I Corinthians 12:4-6 implies that God will give us both kinds of words:
There are diversities of gifts, but the same Spirit. There are differences of ministries, but the same Lord. And there are diversities of activities, but it is the same God who works all in all.
Sometimes God will give a word like the one Jonah gave Nineveh. It will be conditional, and it may or may not come to pass. But sometimes He will give words that surely happen, even if it looks impossible: they will be like Jesus’ word to Peter that he was to catch a fish and would find a coin in its mouth. We can expect both kinds of prophecy because Paul made it clear that the God who gives prophecy (or any other gift) will give it in a variety of ways.
We’ve been experiencing one kind of word, and it’s biblical. But we’re hungry for another kind of word as well. We want to see someone cross the high-wire without falling into the net.
Jesus doesn’t just speak prophecy – He fulfills it.
“The spirit of prophecy is the testimony of Jesus.” We’ve focused on one aspect of this – that Jesus will speak prophetic words through us. But we may have been overlooking another side of Jesus: He carefully fulfills prophetic words.
We find this in all four gospels, but especially in Matthew. Matthew often said, “This was done to fulfill what is written…” In other words, Jesus didn’t just prophesy; He made prophecies come to pass. He hasn’t changed. He’s still interested in fulfilling prophecy, whether it be the written words of scripture or the living words spoken by believers today.
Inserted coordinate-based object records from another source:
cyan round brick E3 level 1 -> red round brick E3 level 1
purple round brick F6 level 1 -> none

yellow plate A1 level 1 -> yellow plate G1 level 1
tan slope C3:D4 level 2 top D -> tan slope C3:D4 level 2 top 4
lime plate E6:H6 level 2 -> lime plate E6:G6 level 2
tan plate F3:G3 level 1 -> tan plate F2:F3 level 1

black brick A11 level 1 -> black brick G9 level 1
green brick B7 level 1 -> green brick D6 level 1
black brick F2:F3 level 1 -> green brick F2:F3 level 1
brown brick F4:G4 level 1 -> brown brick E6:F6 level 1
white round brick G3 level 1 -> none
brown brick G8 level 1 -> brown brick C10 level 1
After He multiplied the loaves and fishes, He went around and gathered the leftovers so they would not go to waste. Today He is gathering the leftover fragments of prophecy that others may have tossed aside. He will not let the word of God return void. He watches over it, to make sure it comes to pass.
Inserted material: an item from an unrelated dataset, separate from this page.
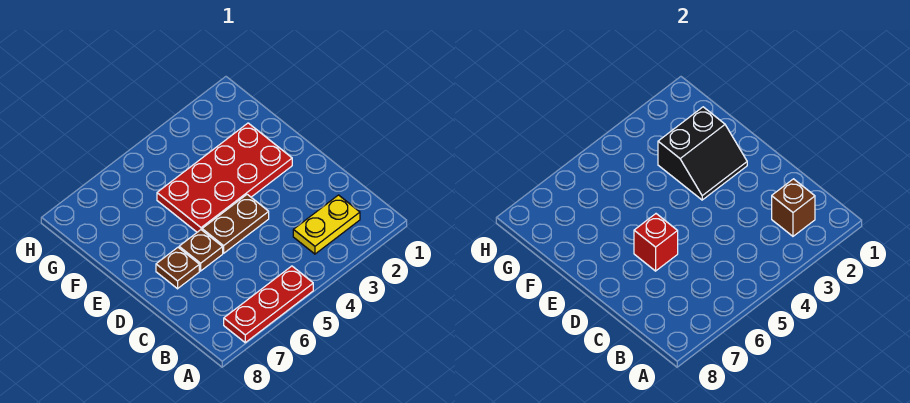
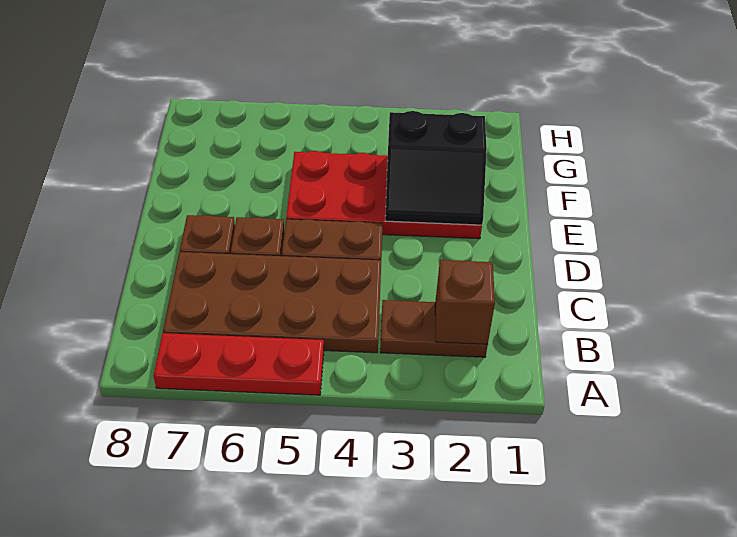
yellow plate B2:B3 level 1 -> brown plate B2:B3 level 1
none -> brown plate B4:C7 level 1
red brick D6 level 2 -> none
I’m taking time for heart searching these days. It can be biblical for prophecy to go unfulfilled if man does not do his part, but I see Jesus wanting to bring the word of God to pass. Are our prophecies the kind of words He wants to fulfill? Are they what God plans to do, or are they wishful thinking?
I’m not interested in criticizing everyone else’s ministry. Satan is the one who accuses the brethren; I don’t want to help him with his work. But I’m asking God to fill my mouth with words that He can be glad to watch over and bring to pass. I’m asking Him to help me make it clear that a word is conditional, if it is; and that people will understand what the conditions are.
But I’m also trusting Him to know whether man will meet the conditions or not, and to take that into account when He speaks. I sense that He would like to demonstrate that it is possible to get from one end of the high-wire to the other without falling into the net.
Are you hungry for something clearer in the prophetic? If so, it’s a God-given hunger, and He wants to satisfy it. “Open your mouth wide, and I will fill it.”